Un mot à présent sur la sortie du conflit. Il me semble que la solution est très largement entre les mains des pays du Golfe, qui ont le porte-monnaie, et qui ont déjà commencé à mener une diplomatie du chéquier, dont je ne dirais pas qu'elle est coordonnée avec les Israéliens mais qui a vocation à être perçue comme une option palestinienne par les Arabes en général. Ce fut le largage d'équipements hospitaliers par les Jordaniens, dans la partie Sud de Gaza, qui est plus ou moins hors limites de l'offensive israélienne. C'est l'arrivée prochaine d'un hôpital de campagne émirati. Sur ce point, les Saoudiens ont une politique toujours très explicite et constante. J'en ai discuté avec le prince lors de sa visite en France au mois de juin : il m'a indiqué qu'il n'était pas opposé à un rapprochement avec Israël, à condition que les droits des Palestiniens soient respectés. Évidemment, il peut être compliqué de comprendre ce que l'on inclut dans cette formule. En tout cas, cet élément ne figurait pas dans le préambule des accords d'Abraham, du moins pas de cette manière. C'est ce que vont jouer les Saoudiens, qui sont la clé de tout.

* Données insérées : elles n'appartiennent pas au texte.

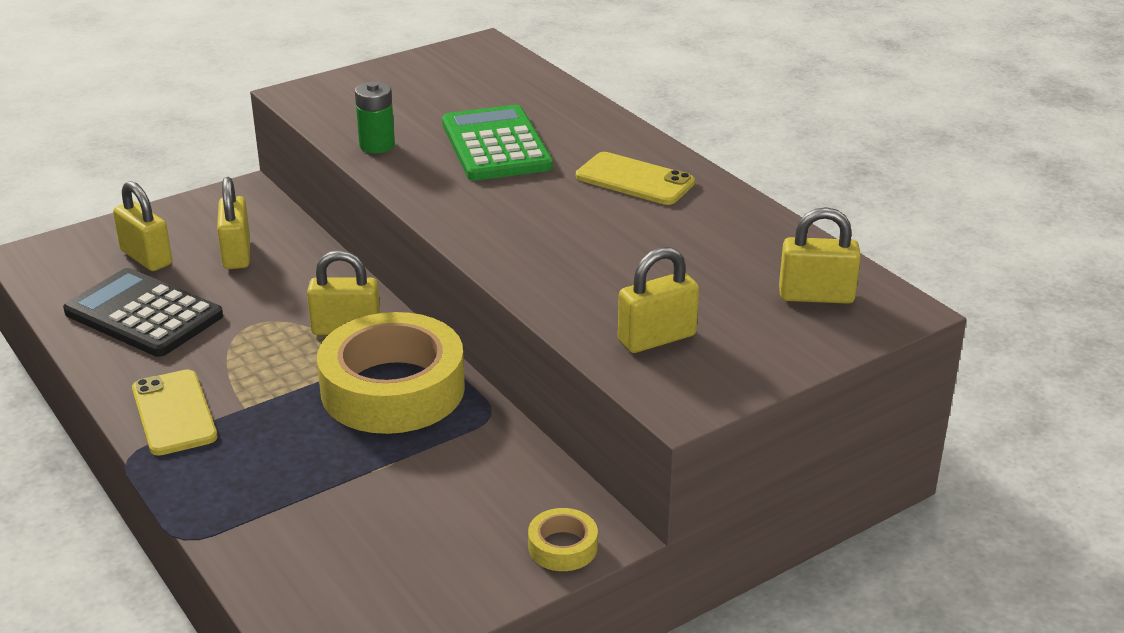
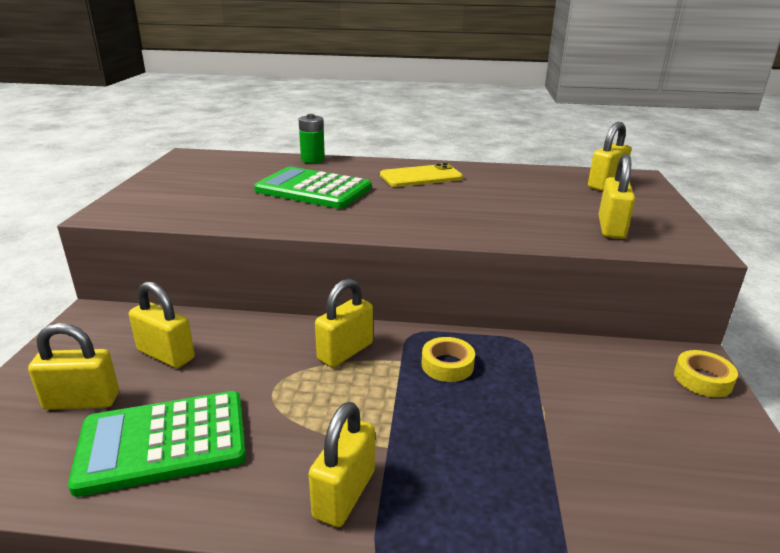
camera: 50 degrees left, 5 degrees down
black calculator [63,268,223,357] -> green calculator [68,391,246,497]
yellow phone [132,369,217,456] -> yellow padlock [309,402,375,527]
yellow tape [317,312,465,434] -> yellow tape [422,337,475,382], size x0.42
green battery [355,82,395,153] -> green battery moved to [298,114,325,163]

Encore une fois, rappelons l'hypothèse non négligeable selon laquelle l'attaque, déclenchée après la visite de ministres israéliens en Arabie saoudite, aurait eu pour objectif d'empêcher ce processus de normalisation des relations saoudo-israéliennes, qui se fait énormément au détriment de l'Iran.

Il me semble également que les pays de l'ensemble euro-méditerranéen ont vocation à jouer un rôle très important, en coordination avec ce que sera l'initiative des pays du Golfe, contrairement aux Américains, qui observent cela de loin.

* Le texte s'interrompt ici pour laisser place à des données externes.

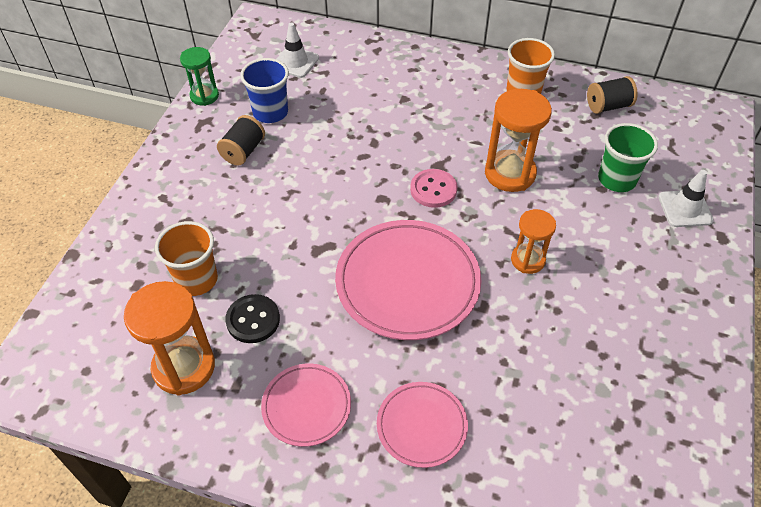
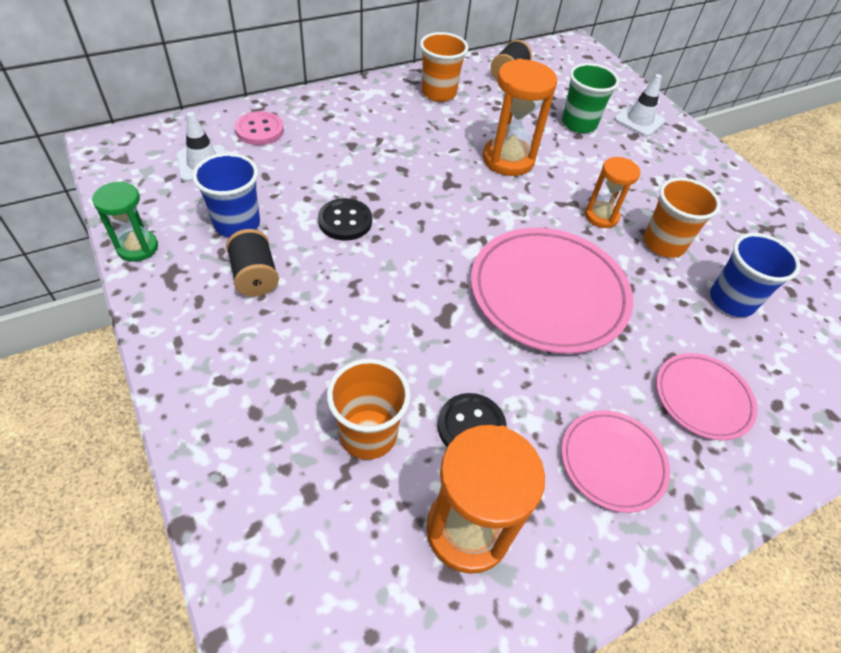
camera: 50 degrees left, 0 degrees up
pink button [410,169,457,208] -> pink button moved to [235,111,284,145]
none -> black button [318,198,372,241]
none -> orange cup [643,178,721,258]
none -> blue cup [710,233,801,317]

Pour eux, il s'agit d'un enjeu de politique extérieure, malgré les manifestations à l'université Columbia, dirigées par une collègue et amie d'origine égyptienne, qui fut vice-gouverneur de la Banque d'Angleterre puis patronne de la London School of Economics – ce qui a d'ailleurs suscité l'ire d'un certain nombre de manifestants –, et malgré les voies propalestiniennes qui se manifestent aujourd'hui à l'intérieur des États-Unis, que l'on n'était pas habitués à entendre. Je pense à votre collègue Rashida Tlaib, élue palestino-américaine démocrate du Michigan, qui a prononcé hier une déclaration emprunte d'émotion à la Chambre des représentants.

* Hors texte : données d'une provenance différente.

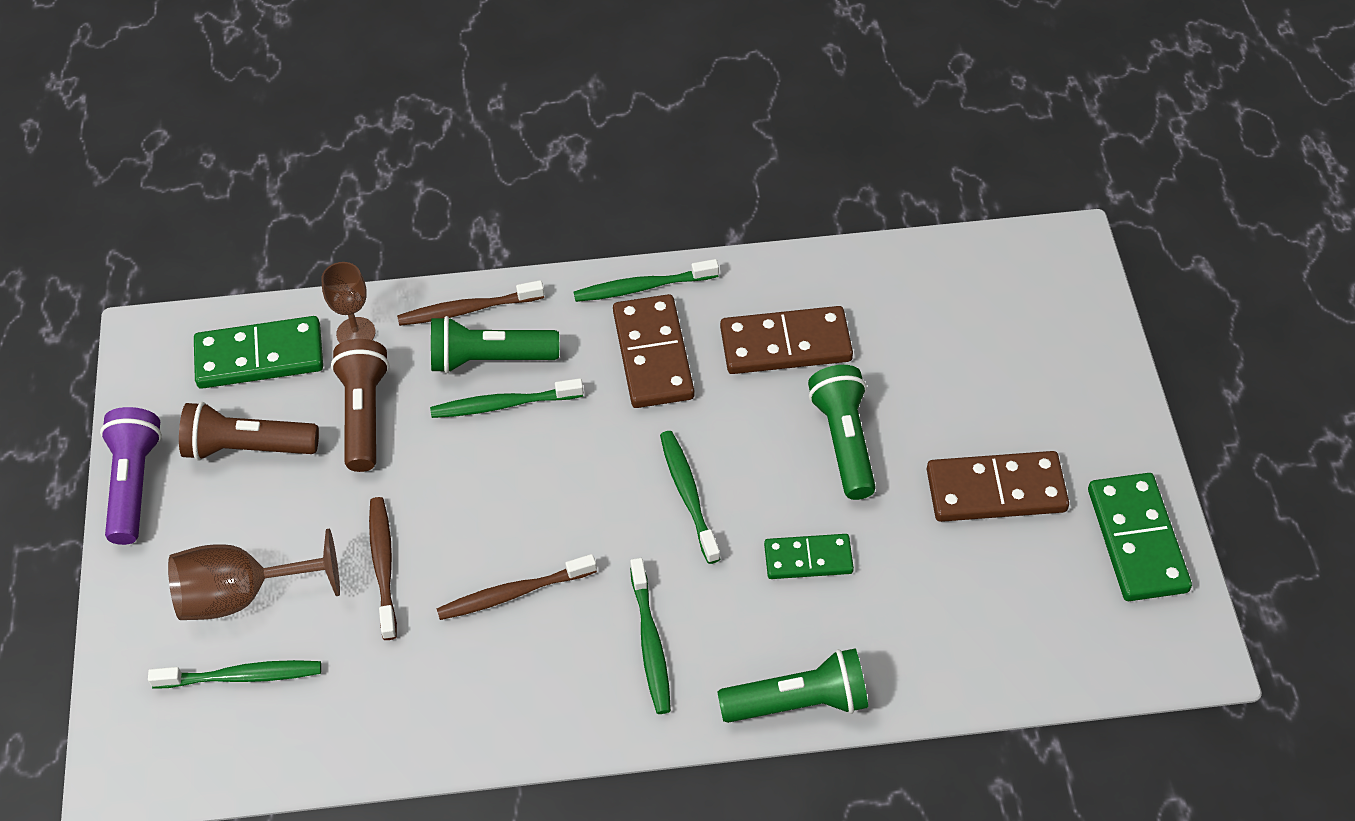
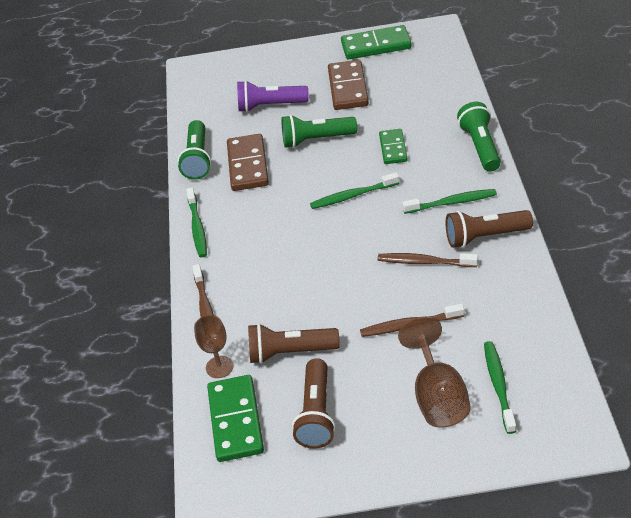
camera: 85 degrees left, 10 degrees down
purple flashlight [100,407,162,545] -> purple flashlight moved to [237,80,309,112]
green toothbrush [430,378,584,418] -> none
green flashlight [431,316,559,374] -> green flashlight moved to [177,120,211,180]
brown toothbrush [437,554,597,620] -> brown toothbrush turned 120 degrees clockwise [378,253,478,267]
brown domino [613,294,695,408] -> none
none -> brown flashlight [446,210,533,248]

Pour nous, beaucoup plus qu'aux États-Unis, le conflit fait partie de notre politique intérieure, comme nous l'avons constaté. Il est évidemment lié aux questions qui traversent votre éminente Assemblée. Les expressions de solidarité avec un camp ou l'autre par diverses forces politiques font partie d'enjeux que nous devons gérer. Pour nous, le Moyen-Orient et l'Afrique du Nord ne font pas seulement partie de notre politique extérieure mais sont des enjeux de politique intérieure. Le président de la République m'avait d'ailleurs confié, il y a quelques mois, la rédaction d'un rapport sur ce sujet. Je m'étais rendu dans les quatre pays les plus exportateurs de populations de confession musulmane en France, les trois du Maghreb et la Turquie, et dans quatre départements que j'avais choisis comme étant particulièrement représentatifs. Ce rapport a été lu avec intérêt mais, évidemment, classé sans suite, comme l'on pouvait s'y attendre.